Environment

Detroit main break stranded street in icy waters, took 4 days to fix

January 18, 2022, 10:14 AM by  Violet Ikonomova


Brandy Starling, 38, says the break destroyed her vehicle and caused her basement to flood. (Photo: Violet Ikonomova)

A Friday water main break turned a residential Detroit street into something resembling a skating rink, stranding vehicles as crews took more than four days to address it.

The scene on the city's northwest side was captured in a now-viral TikTok video.

"It looks like Antarctica out here," a woman whose mother lives on Harlow Avenue near 7 Mile says. "I started to call off work because this makes no sense."

@preetyfaceash This is a shame smh fix this Detroit.!! It’s a mess.!!! #detroit #michigan #fox2news #channel7news #viral #fyp ♬ original sound - Ashley A. Preston

The street was being cleared Tuesday morning, with crews breaking up remaining ice, the Detroit Water and Sewerage Department said. Deadline Detroit, however, saw no crews in the icy aftermath.

The agency blamed staffing shortages and other issues for the delays. It says it prioritizes water main breaks based on service outages, and there wasn't one on Harlow.

"The delay is a combination of getting other utilities marked before we excavate, the cold snap causing an increase in water main breaks and staffing shortages due to COVID-19 omnicron surge," said the agency's spokesman, Bryan Peckinpaugh. "Whenever there is a dramatic change in temperature, high or low, it can shift the soil underground and put pressure on water main pipes, and moreso on aging pipes."

The break flooded basements, damaged parked cars, and resulted in the death of Harlow Avenue resident Brandy Starling's cat, she said.

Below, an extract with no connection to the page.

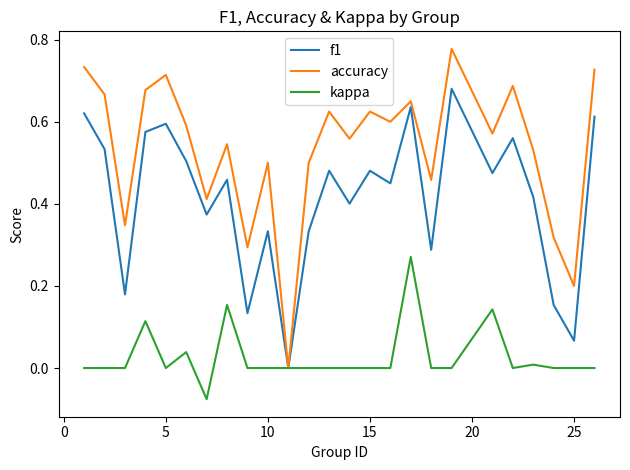

Which series has the largest total across all categories?

accuracy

"I'm probably going to need to get a new car, my son's probably going to need to get a new car," she said, adding she spent $600 to have a company clean her basement. "And the Detroit water company and my landlord aren't going to do anything (to compensate us). FEMA said it's not considered a natural disaster."

DWSD is in the midst of a $500-million capital improvement program to upgrade the city's water and sewer infrastructure, it said. It's unclear, however, whether that will help the residents of this street.

Harlow Avenue has flooded at least annually since the early 2000s, said Dale McIntosh, who’s long owned a house there. That's when concrete debris from the construction of a house on one side caused the pipes to clog, he said. But instead of implementing a proper fix, the city opted for a cheaper, less effective alternative: running a pipe from one side of street to the other.

"It overloads the street every time it rains heavily," said McIntosh, who once filed an insurance claim to be compensated for damage and was later denied flooder's insurance. "But everytime we bring it up they just brush us off."

DWSD did not immediately respond when asked about the possible infrastructure issue.